Melhorando não apenas a produção e os chips de memória flash. As interfaces também estão passando por mudanças. Há cerca de 10 anos, a interface UFS serial substituiu a interface paralela eMMC. A versão mais recente do UFS 3.0 foi aprovada há dois anos. Hoje ela recebeu extensões importantes.

O comitê do JEDEC anunciou que um novo padrão para a interface UFS foi lançado. Em particular, a versão do padrão cresceu para o índice 3.1. A versão 3.0 foi adotada em 31 de janeiro de 2018. Nos últimos dois anos, o grupo de trabalho do comitê desenvolveu, concordou e emitiu uma edição final na forma do padrão principal JESD220E e JESD220-3 adicional.
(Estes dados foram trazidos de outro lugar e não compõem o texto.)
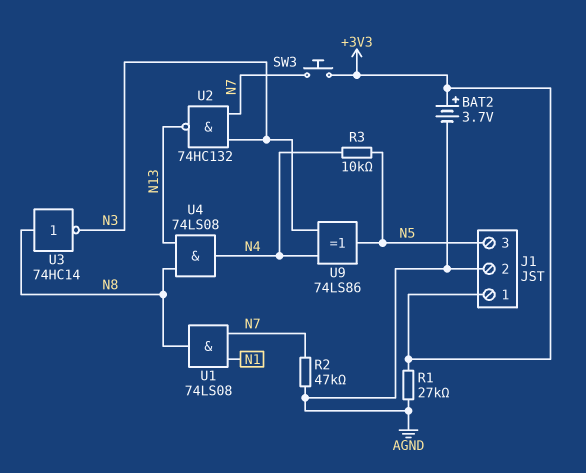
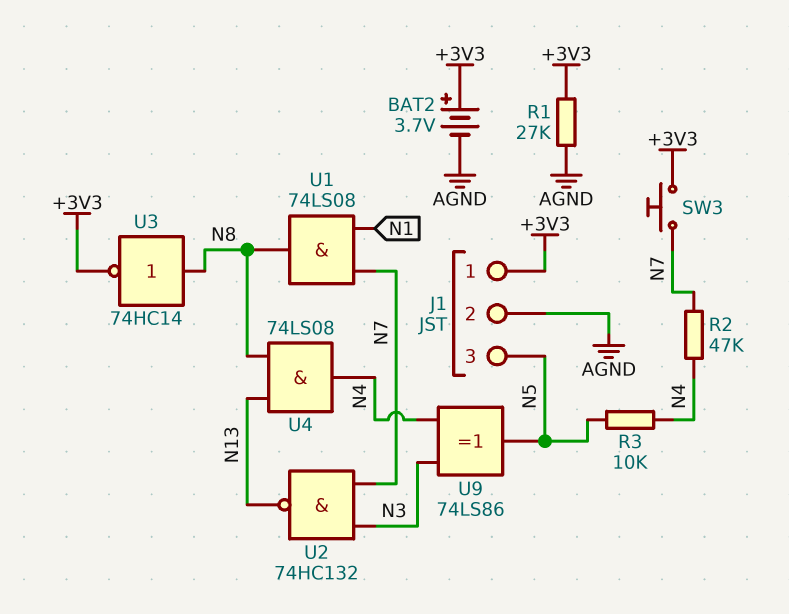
R2: 47k (AGND, N7) -> 47k (N4, N7)
U3: NOT 74HC14 (in N8, out N3) -> NOT 74HC14 (in N8, out +3V3)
A interface UFS ou Universal Flash Storage penetrou nos principais smartphones e smartphones de médio alcance. A empresa começou a produzir e usar chips de memória flash com a interface UFS 3.0 durante 2019. O barramento UFS mostra seu melhor lado em dispositivos móveis devido ao seu alto desempenho com uma taxa de transferência de dados de até 2,9 GB / s em apenas duas linhas. Eficiência e simplicidade forneceram à memória o barramento UFS para a eletrônica automotiva, que começou a precisar rapidamente de memória espaçosa.
A nova versão do UFS 3.1 não trouxe aumento na velocidade de troca. Em vez disso, ela adicionou três novos recursos importantes. Primeiro, é proposta uma arquitetura com um buffer de cache não volátil da memória NAND SLC (Write Booster). Sem dúvida, isso levará a um aumento na velocidade de gravação. Assim, as unidades de caso único com um barramento UFS tornaram-se completamente semelhantes aos SSDs. Na placa de circuito dos smartphones agora haverá uma unidade flash completa.

Em segundo lugar, os dispositivos UFS receberão o novo estado DeepSleep pelas plataformas menos caras. Em outras palavras, para soluções esquemáticas simples, quando o inversor UFS usa o regulador de tensão em conjunto com outros elementos da plataforma, o modo de suspensão estará disponível. O terceiro novo recurso foi a capacidade do disco UFS de informar o host sobre a degradação do desempenho durante o superaquecimento. Obviamente, isso será necessário para a eletrônica automotiva, da qual a segurança depende do trabalho, portanto deve ser impecável.
Quanto ao padrão JESD220-3 adicional, ele fornece uma capacidade opcional de armazenar em cache um mapa de endereços lógicos e físicos de um dispositivo UFS na memória do sistema DRAM (Host Performance Booster ou HPB). No caso de quantidades significativas de memória do sistema, essa opção agiliza o trabalho com uma matriz de memória com interface UFS. Podemos esperar que cartões de memória e matrizes de memória com suporte para as especificações do UFS 3.1 apareçam este ano próximo ao fim.